Answer these questions about the forum thread below on the qualities of a good husband:
(a) Which quality does janiliya call the most important on her list?
(b) Which two things does ScarletBegonias say she would never put on her own list?
(c) Which numbered quality did Holland's ex lack?

-- Passage shown --
----------------------------------------
# What are the qualities of a good husband?



## janiliya (Nov 8, 2012)

What are supposed to be qualities of a good husband? I had the below list:

1. Intelligent -- Most important according to me.
2. Kind and caring.
3. Ambitious.
4. Respectful towards people.
5. Honest and sincere.
6. Financially independent and capable of taking care of the family.
7. Equally qualified education wise.
8. Should not be addicted to any vices.
9. Loving.

Am I asking for too much? Or is it normal to expect these?

My husband is none of the above and I have a feeling that I will never be happy with him ever  Should I leave my husband because he is nothing like I wanted or should I just accept that my dreams have no place in real world and live a life of compromise?
I am very unhappy and confused and at times guilty that may be I am being too unrealistic. Please let me know your thoughts.


----------



## ScarletBegonias (Jun 26, 2012)

I don't think you're being unreasonable.But why would you marry the person if they didn't possess these things?

It's hard to ask for a generalized list of what makes a good husband.Every one has different needs.As an example,I'd never put anything about being financially independent on my list or anything about education.As long as he can keep up with witty banter and has common sense I'm good As long as he has a job and tries to contribute(not necessarily financial contribution either) then I'm good

Which of these does your husband lack?


----------



## waiwera (Sep 8, 2009)

Yes why did you marry him if he ticked NONE of your boxes?
Does he know? Poor guy.

If your deeply unhappy and know you will never BE happy with him...well there aren't many options.

Is there any spark for him? 
When you look at him what feeling/emotion comes up?


----------



## Rags (Aug 2, 2010)

Is it just me, or all those traits beta-ish ones? (possibly apart from the financial one.)

Is it a possibility (warning: pop-psych alert!) that those are what you want IN the marriage, but aren't what attract you in the first place? Is it the more alpha-traits that he has that you wanted, until you got him?

Just a thought.


----------



## Holland (Aug 20, 2012)

Is your list something you have drawn up after marriage or was this your list before marrying him?

I think your list is perfectly reasonable and there are plenty of men that fit the bill.
My ex had all but #9 and this is what killed us. He is a loving person but he struggled to express it the way I needed. 

My SO has all the qualities you have listed but he also has one of the most important attributes IMO, a wicked sense of humour. 

OP I have no clue what to say to you but you do need to do some serious thinking about your future. 
What are the qualities about him that you do like?


----------



## Coffee Amore (Dec 15, 2011)

Brag alert...

My husband has all these traits and many more that I like. I think your list is perfectly reasonable. There are many men out there who have those qualities. I guess I too wonder why you married your husband if he doesn't have those qualities. Perhaps you didn't realize that's what you wanted when you got married. Or did he have those qualities at one point and now he's changed?
----------------------------------------
Dataset excerpts:
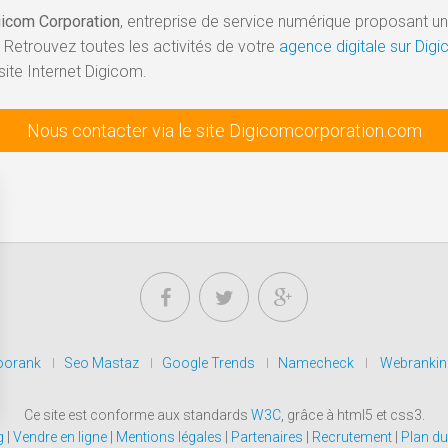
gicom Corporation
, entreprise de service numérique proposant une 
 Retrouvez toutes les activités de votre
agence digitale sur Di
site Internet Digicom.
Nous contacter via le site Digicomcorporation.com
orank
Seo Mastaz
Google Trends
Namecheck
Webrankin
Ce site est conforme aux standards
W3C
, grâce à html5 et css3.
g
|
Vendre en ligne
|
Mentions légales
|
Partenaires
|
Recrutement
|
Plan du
----------------------------------------
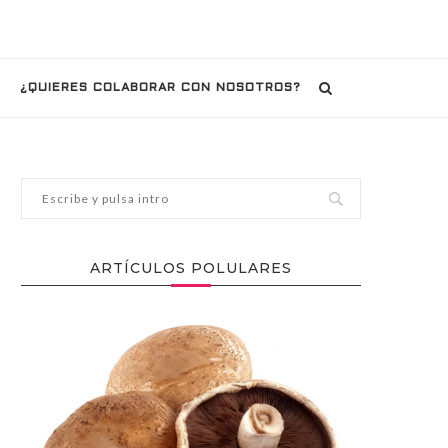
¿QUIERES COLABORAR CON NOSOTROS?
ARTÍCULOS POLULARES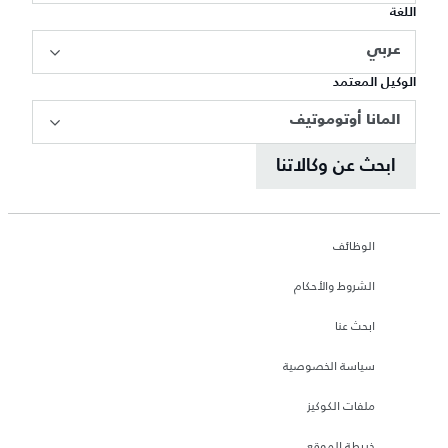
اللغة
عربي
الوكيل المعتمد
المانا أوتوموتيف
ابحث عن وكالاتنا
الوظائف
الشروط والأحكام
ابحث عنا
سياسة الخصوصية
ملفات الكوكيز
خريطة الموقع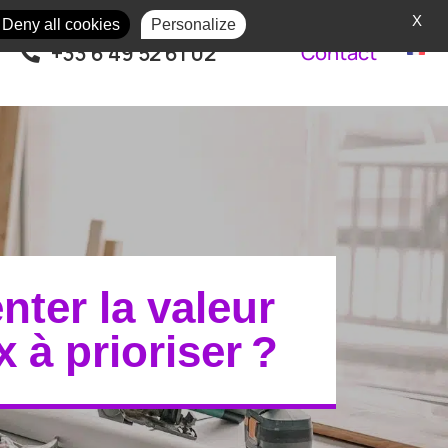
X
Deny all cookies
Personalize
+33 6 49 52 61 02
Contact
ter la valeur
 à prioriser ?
----------------------------------------
-- Answer space --
(a) Being intelligent.
(b) Financial independence and education.
(c) Number 9, being loving.